New Haven Register
by Shirley Gonzales
January 1984
The John Slade Ely House on Trumbull Street shows fun and funk in its two current shows. Downstairs, "Points of View" is based on architectural prints by Wes Goforth and furniture designed by Karl Nordstrom and Bair Cook. The latter are innovative, if impractical, and even good looking. In Cook's case the materials are concrete and glass, in Nordstrom's they are slatted wood and concrete. Her Rock-In-Chair looks like an old fashioned wheel chair with its base set in concrete. A round table has a curving split across the middle of the top, split again into curving slits held apart by chocks. Cook's glass suggests more formal and frail compositions.

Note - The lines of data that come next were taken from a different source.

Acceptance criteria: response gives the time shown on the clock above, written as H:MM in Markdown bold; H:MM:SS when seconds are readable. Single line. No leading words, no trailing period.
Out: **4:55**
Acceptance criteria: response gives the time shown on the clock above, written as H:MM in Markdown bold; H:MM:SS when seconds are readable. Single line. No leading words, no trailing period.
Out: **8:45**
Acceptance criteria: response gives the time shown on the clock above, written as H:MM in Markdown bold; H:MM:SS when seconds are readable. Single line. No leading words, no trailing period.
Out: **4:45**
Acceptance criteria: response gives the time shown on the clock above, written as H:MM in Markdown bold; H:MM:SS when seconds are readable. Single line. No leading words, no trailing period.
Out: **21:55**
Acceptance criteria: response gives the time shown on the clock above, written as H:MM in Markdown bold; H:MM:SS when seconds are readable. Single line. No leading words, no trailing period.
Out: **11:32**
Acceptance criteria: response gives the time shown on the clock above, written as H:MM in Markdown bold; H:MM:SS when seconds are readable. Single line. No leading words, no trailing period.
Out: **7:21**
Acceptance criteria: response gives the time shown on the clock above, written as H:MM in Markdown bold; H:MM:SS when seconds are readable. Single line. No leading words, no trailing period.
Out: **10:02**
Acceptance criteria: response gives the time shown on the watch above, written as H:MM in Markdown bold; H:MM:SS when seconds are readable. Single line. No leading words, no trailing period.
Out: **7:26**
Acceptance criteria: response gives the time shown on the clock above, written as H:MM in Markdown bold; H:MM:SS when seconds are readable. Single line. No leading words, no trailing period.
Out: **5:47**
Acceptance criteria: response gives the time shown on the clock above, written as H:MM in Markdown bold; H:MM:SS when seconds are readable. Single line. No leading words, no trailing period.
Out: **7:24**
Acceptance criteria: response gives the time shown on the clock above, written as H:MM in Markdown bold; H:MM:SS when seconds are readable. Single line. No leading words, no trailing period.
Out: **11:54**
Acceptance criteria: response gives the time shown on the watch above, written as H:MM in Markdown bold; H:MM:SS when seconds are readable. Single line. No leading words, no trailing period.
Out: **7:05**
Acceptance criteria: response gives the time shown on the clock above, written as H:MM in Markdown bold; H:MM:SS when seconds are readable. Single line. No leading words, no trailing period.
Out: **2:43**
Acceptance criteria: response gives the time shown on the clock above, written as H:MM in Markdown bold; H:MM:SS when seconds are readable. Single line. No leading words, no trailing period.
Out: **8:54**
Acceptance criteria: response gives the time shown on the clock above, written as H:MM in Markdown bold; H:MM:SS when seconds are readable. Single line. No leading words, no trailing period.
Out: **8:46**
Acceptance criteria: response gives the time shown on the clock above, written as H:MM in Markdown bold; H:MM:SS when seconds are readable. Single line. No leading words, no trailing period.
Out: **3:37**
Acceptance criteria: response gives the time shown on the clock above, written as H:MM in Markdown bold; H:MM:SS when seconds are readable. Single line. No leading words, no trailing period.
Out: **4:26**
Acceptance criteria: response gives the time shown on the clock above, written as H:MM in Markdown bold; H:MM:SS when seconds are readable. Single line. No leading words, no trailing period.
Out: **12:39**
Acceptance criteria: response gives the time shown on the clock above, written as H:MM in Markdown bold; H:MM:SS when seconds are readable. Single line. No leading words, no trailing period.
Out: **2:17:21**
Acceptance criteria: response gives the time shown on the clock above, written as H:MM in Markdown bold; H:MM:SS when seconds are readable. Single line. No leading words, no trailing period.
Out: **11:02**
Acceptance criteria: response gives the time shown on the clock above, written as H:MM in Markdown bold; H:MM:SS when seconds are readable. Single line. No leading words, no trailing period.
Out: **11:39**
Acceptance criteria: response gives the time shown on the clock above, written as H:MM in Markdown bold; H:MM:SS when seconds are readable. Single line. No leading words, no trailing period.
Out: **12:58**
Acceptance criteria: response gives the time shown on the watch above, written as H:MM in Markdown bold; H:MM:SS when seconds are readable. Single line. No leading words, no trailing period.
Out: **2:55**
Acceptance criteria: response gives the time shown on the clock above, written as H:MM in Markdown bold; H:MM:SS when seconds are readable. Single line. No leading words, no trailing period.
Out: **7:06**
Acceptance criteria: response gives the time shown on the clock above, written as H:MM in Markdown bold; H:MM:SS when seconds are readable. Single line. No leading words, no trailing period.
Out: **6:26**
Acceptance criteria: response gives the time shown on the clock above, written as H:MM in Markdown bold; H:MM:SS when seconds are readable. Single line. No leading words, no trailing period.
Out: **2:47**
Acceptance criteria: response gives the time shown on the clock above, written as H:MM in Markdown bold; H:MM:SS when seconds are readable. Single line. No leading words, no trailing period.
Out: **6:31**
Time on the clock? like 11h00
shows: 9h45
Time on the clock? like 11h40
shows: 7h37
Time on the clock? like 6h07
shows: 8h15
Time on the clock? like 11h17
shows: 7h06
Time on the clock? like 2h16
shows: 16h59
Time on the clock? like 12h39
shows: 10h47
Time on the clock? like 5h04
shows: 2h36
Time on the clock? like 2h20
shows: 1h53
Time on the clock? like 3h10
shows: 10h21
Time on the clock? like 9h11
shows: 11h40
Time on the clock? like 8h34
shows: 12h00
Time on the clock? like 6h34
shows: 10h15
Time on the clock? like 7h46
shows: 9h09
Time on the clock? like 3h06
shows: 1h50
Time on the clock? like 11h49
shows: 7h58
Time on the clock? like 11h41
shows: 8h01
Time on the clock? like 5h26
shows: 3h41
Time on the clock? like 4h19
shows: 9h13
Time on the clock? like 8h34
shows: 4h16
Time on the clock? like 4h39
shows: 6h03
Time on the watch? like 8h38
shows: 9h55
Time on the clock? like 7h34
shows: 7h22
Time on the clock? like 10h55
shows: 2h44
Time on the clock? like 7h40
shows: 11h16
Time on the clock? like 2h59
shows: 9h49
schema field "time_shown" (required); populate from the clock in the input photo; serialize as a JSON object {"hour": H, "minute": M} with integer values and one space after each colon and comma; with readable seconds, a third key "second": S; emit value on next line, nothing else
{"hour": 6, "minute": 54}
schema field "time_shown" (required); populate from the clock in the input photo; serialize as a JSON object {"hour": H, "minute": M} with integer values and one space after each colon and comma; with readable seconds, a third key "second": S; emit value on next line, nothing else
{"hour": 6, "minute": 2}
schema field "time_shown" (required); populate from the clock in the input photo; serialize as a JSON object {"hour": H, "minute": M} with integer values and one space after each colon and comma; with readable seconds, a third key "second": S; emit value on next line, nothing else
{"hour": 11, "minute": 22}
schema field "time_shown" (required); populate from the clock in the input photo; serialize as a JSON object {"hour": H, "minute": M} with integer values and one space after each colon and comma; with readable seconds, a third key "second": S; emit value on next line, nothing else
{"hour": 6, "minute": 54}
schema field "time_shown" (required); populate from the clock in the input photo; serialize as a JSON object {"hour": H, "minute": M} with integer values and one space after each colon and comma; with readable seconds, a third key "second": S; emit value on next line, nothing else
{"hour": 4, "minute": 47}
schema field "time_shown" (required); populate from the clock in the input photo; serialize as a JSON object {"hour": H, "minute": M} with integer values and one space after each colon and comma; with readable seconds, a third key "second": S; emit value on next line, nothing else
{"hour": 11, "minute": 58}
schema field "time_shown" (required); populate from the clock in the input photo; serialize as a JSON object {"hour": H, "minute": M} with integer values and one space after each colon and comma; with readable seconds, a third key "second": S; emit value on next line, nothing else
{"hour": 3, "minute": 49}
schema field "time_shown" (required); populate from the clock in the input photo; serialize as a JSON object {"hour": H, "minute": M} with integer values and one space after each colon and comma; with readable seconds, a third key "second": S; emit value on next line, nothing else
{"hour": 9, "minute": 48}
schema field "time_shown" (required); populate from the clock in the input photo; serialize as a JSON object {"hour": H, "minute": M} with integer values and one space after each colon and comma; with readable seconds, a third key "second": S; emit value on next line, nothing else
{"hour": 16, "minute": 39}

"Buy and Sell" in the upstairs gallery was organized by Beverly Richey, Paul Rutkovsky and Jack Harriot. It also blends tradition tradition, in the form of Harriot's photographs of shops that sell furniture with what is what is close to a sixties happening rather than an exhibition. Unlike what is seen belowstairs, there is a lack of craftsmanship in evidence, which is probably appropriate considering that most of the show seems to be a condemnation of America as a television-advertising scam and a purveyor of war as a game. Even the refreshments were cakes topped by toy soldiers, American flags and white doves. The materials and techniques are appropriate for the concept.